--- Text segment ---
Re: [DISCUSS][Format] Draft implementation of string view array format

Will Jones Thu, 15 Jun 2023 10:00:55 -0700

Hi Ben,

It's exciting to see this move along.


The buffers will be duplicated. If buffer duplication is becomes a concern,
> I'd prefer to handle
> that in the ipc writer. Then buffers which are duplicated could be detected
> by checking
> pointer identity and written only once.


Question: to be able to write buffer only once and reference in multiple
arrays, does that require a change to the IPC format? Or is sharing buffers
within the same batch already allowed in the IPC format?

Best,

Will Jones

On Thu, Jun 15, 2023 at 9:03 AM Benjamin Kietzman <[email protected]>
wrote:

> Hello again all,
>
> The PR [1] to add string view to the format and the C++ implementation is
> hovering around passing CI and has been undrafted. Furthermore, there is
> now also a PR [2] to add string view to the Go implementation. Code review
> is underway for each PR and I'd like to move toward a vote for acceptance-
> are there any other preliminaries which I've neglected?
>
> To reiterate the answers to some past questions:
> - Benchmarks are added in the C++ PR [1] to demonstrate the performance of
>   conversion between the various string formats. In addition, there are
>   some benchmarks which demonstrate the performance gains available with
>   the new format [3].
> - Adding string view to the C ABI is a natural follow up, but should be
>   handled independently. An issue has been added to track that
>   enhancement [4].
>
> Sincerely,
> Ben Kietzman
>
> [1] https://github.com/apache/arrow/pull/35628
> [2] https://github.com/apache/arrow/pull/35769
> [3] https://github.com/apache/arrow/pull/35628#issuecomment-1583218617
> [4] https://github.com/apache/arrow/issues/36099
>
> On Wed, May 17, 2023 at 12:53 PM Benjamin Kietzman <[email protected]>
> wrote:
>
> > @Jacob
> > > You mention benchmarks multiple times, are these results published
> > somewhere?
> >
> > I benchmarked the performance of raw pointer vs index offset views in my
> > PR to velox,
> > I do intend to port them to my arrow PR but I haven't gotten there yet.
> > Furthermore, it
> > seemed less urgent to me since coexistence of the two types in the c++
> > implementation
> > defers the question of how aggressively one should be preferred over the
> > other.
> >
> > @Dewey
> > > I don't see the C Data interface in the PR
> >
> > I have not addressed the C ABI in this PR. As you mention, it may be
> > useful to transmit
> > arrays with raw pointer views between implementations which allow them. I
> > can address
> > this in a follow up PR.
> >
> > @Will
> > > If I understand correctly, multiple arrays can reference the same
> buffers
> > > in memory, but once they are written to IPC their data buffers will be
> > > duplicated. Is that right?
> > The buffers will be duplicated. If buffer duplication is becomes a
> > concern, I'd prefer to handle
> > that in the ipc writer. Then buffers which are duplicated could be
> > detected by checking
> > pointer identity and written only once.
> >
> >
> > On Wed, May 17, 2023 at 12:07 AM Will Jones <[email protected]>
> > wrote:
> >
> >> Hello Ben,
> >>
> >> Thanks for your work on this. I think this will be an excellent addition
> >> to
> >> the format.
---
[Direction A]
Answer these questions about the string view thread, one line each:
(i) Which pull request adds string view to the Go implementation?
(ii) Where did Ben benchmark raw pointer views against index offset views?
(iii) How does Ben say duplicated buffers could be detected in the IPC writer?
[Direction B]
Please carry on writing the string view thread from the point where it stops.
The rows come from a separate source.
--- Records supplied ---
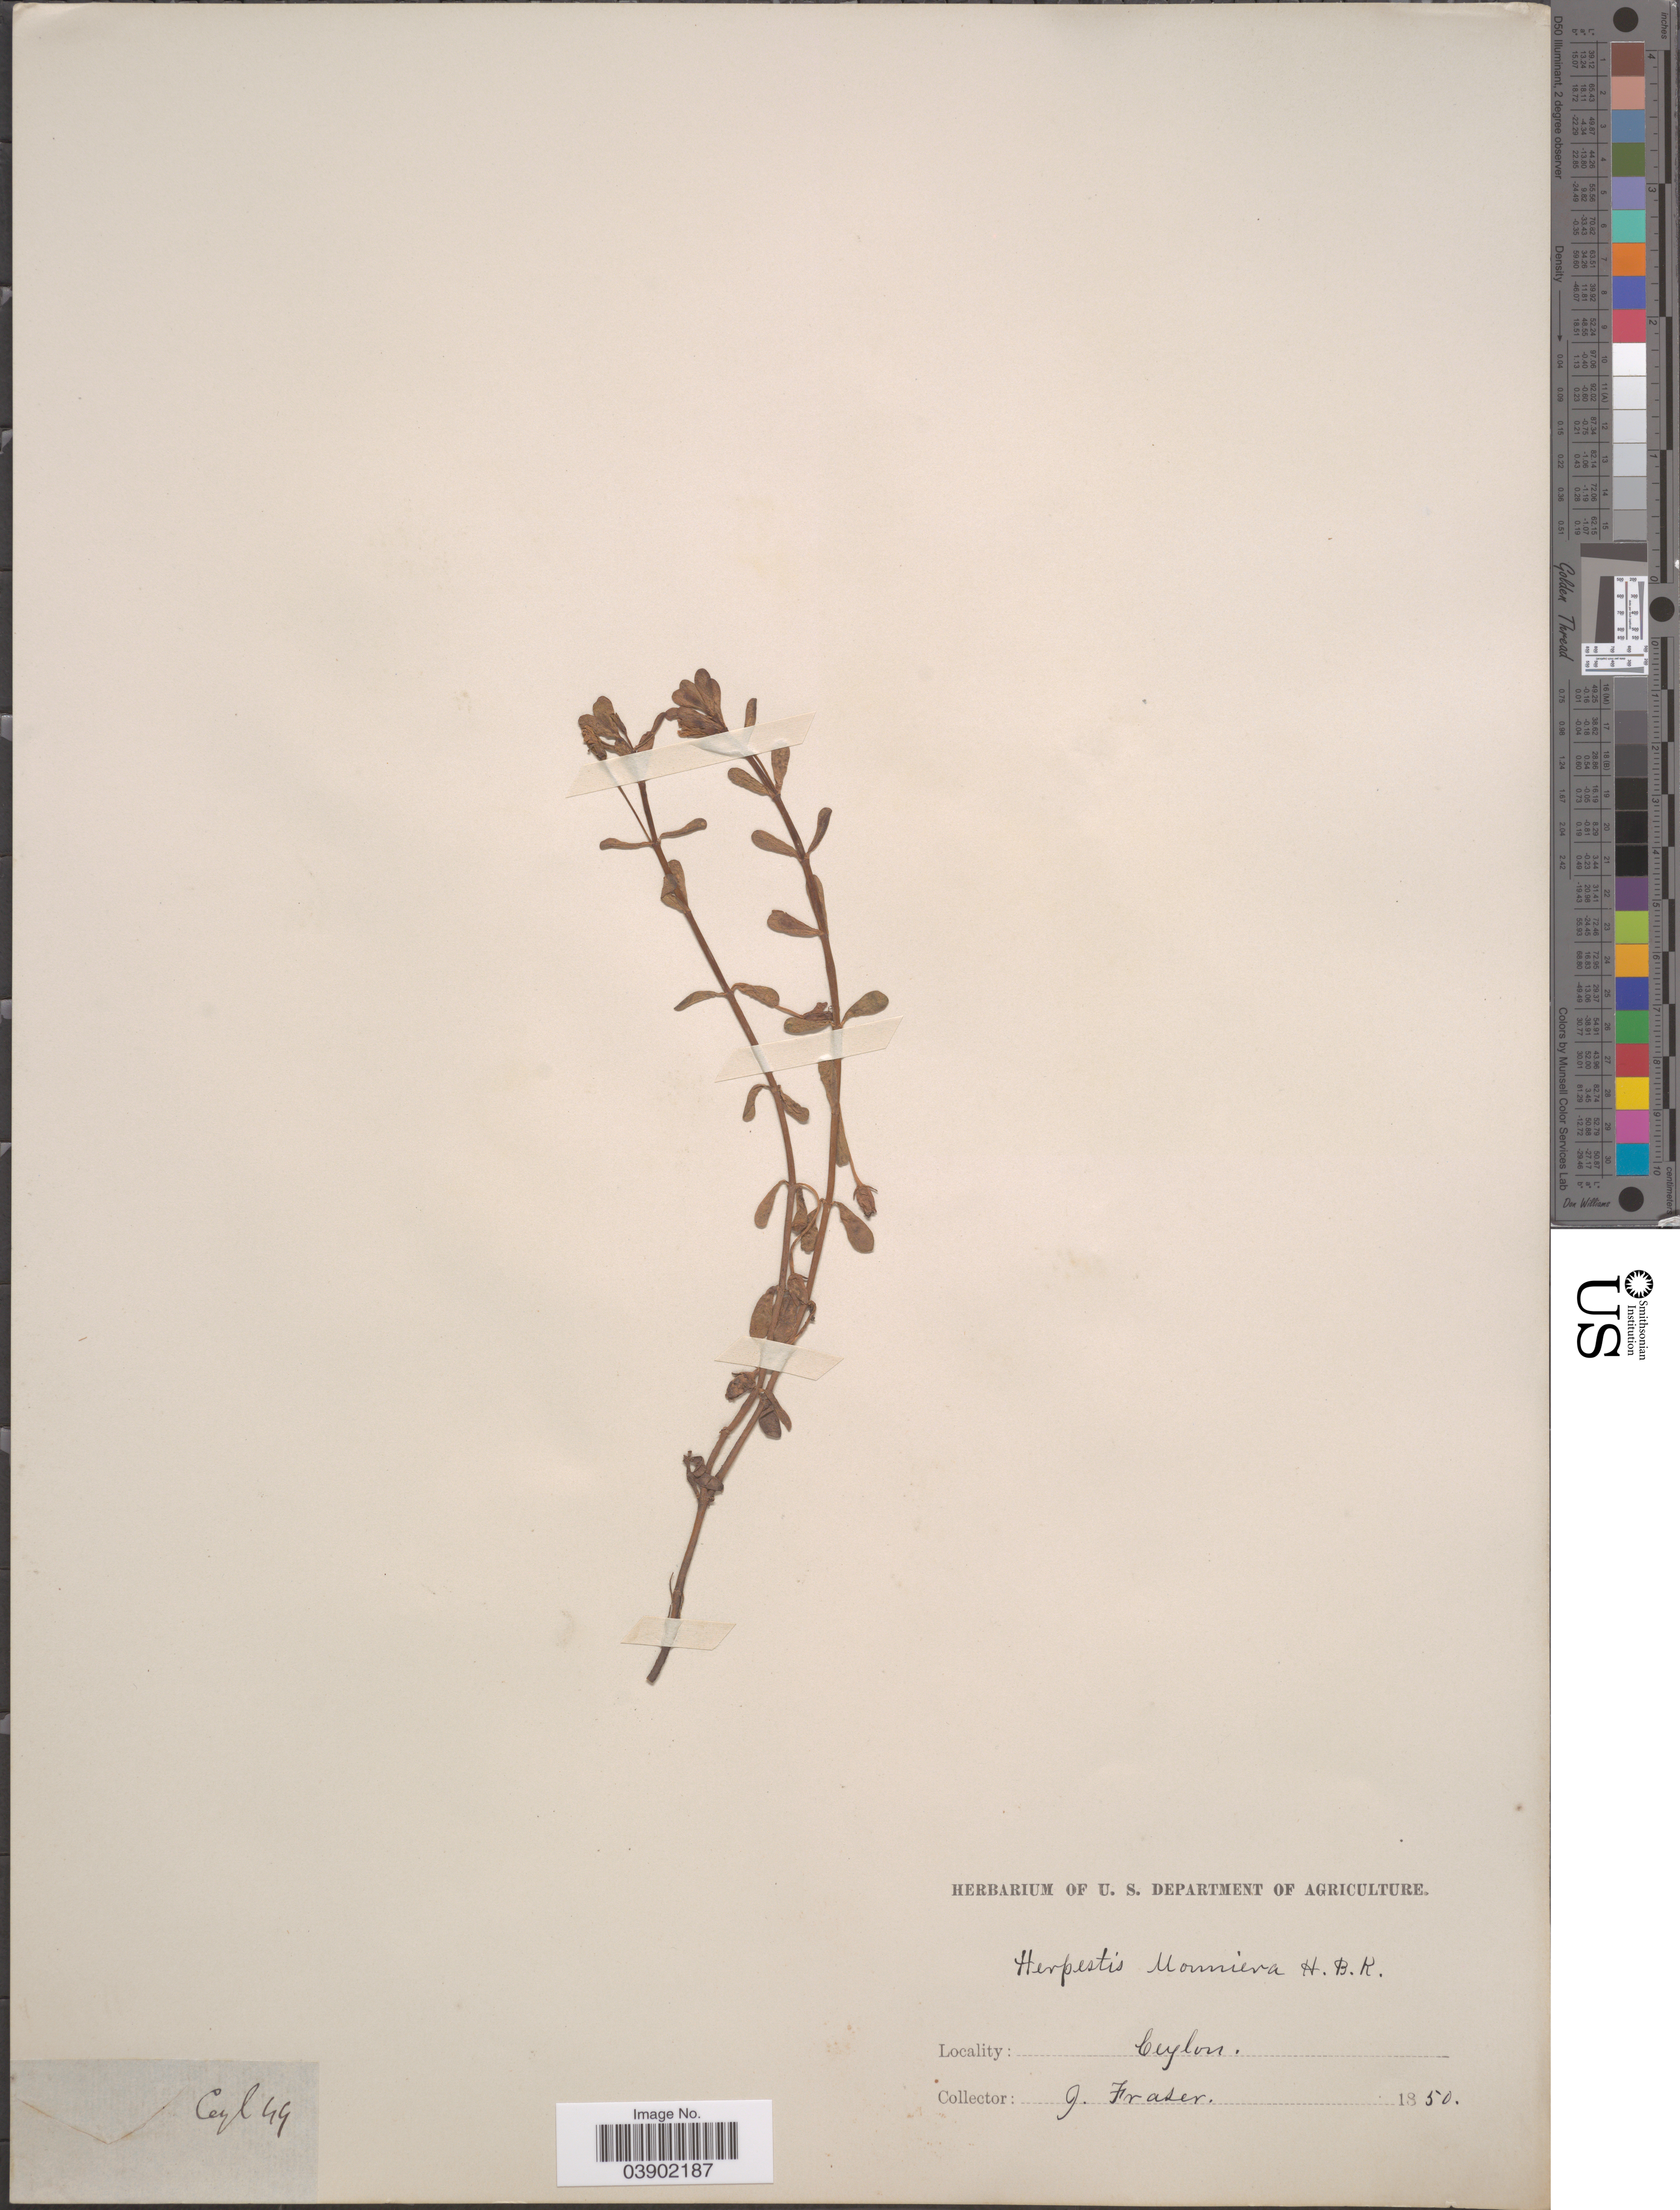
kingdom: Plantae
---
--- Records supplied ---
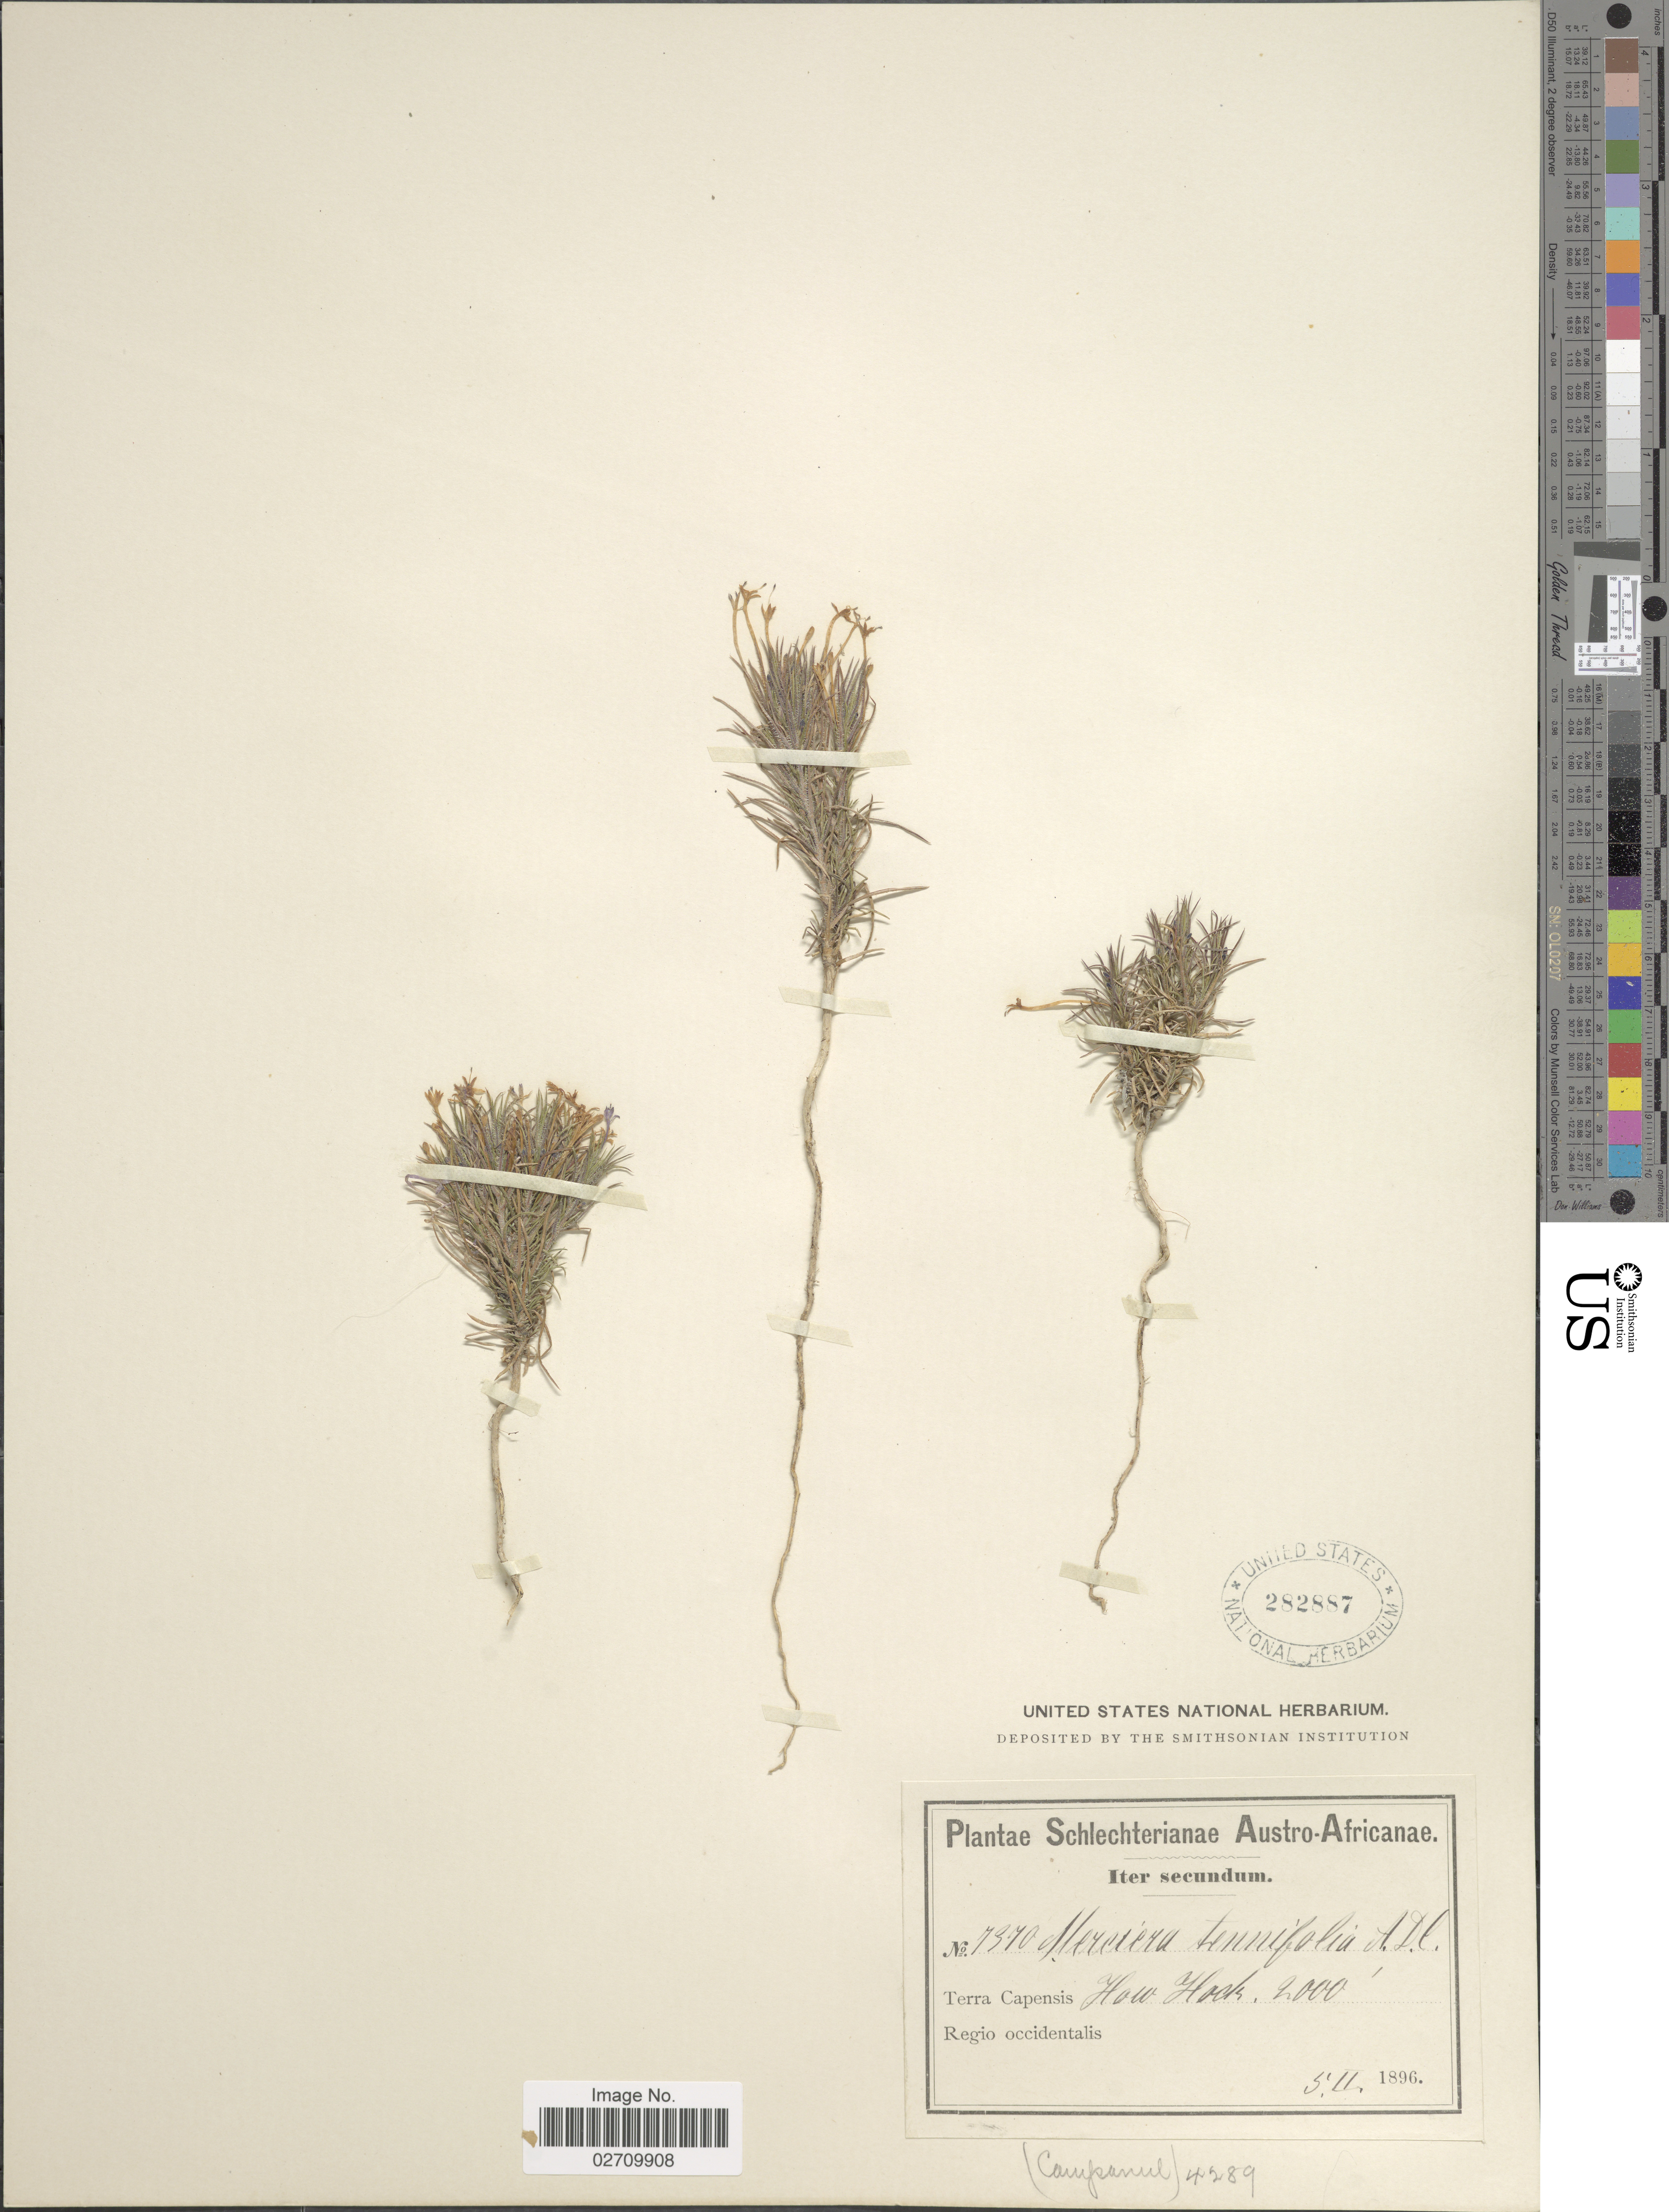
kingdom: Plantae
---
[Exercise response A]
(i) Pull request 35769 (https://github.com/apache/arrow/pull/35769)
(ii) In his PR to velox
(iii) By checking pointer identity, so that they are written only once

[Exercise response B]
> >>
> >> If I understand correctly, multiple arrays can reference the same
> buffers
> >> in memory, but once they are written to IPC their data buffers will be
> >> duplicated. Is that right?
> >>
> >> Dictionary types have a special message so they can be reused across
> >> batches and even fields. Did we consider adding a similar message for
> >> string view buffers?
> >>
> >> One relevant use case I'm curious about is substring extraction. For
> >> example, if I have a column of URIs and I create columns where I've
> >> extracted substrings like the hostname, path, and a list column of query
> >> parameters, I'd like for those latter columns to be views into the URI
> >> buffers, rather than full copies.
> >>
> >> However, I've never touched the IPC read code paths, so it's quite
> >> possible
> >> I'm overlooking something obvious.
> >>
> >> Best,
> >>
> >> Will Jones
> >>
> >>
> >> On Tue, May 16, 2023 at 6:29 PM Dewey Dunnington
> >> <[email protected]> wrote:
> >>
> >> > Very cool!
> >> >
> >> > In addition to performance mentioned above, I could see this being
> >> > useful for the R bindings - we already have a global string pool and a
> >> > mechanism for keeping a vector of them alive.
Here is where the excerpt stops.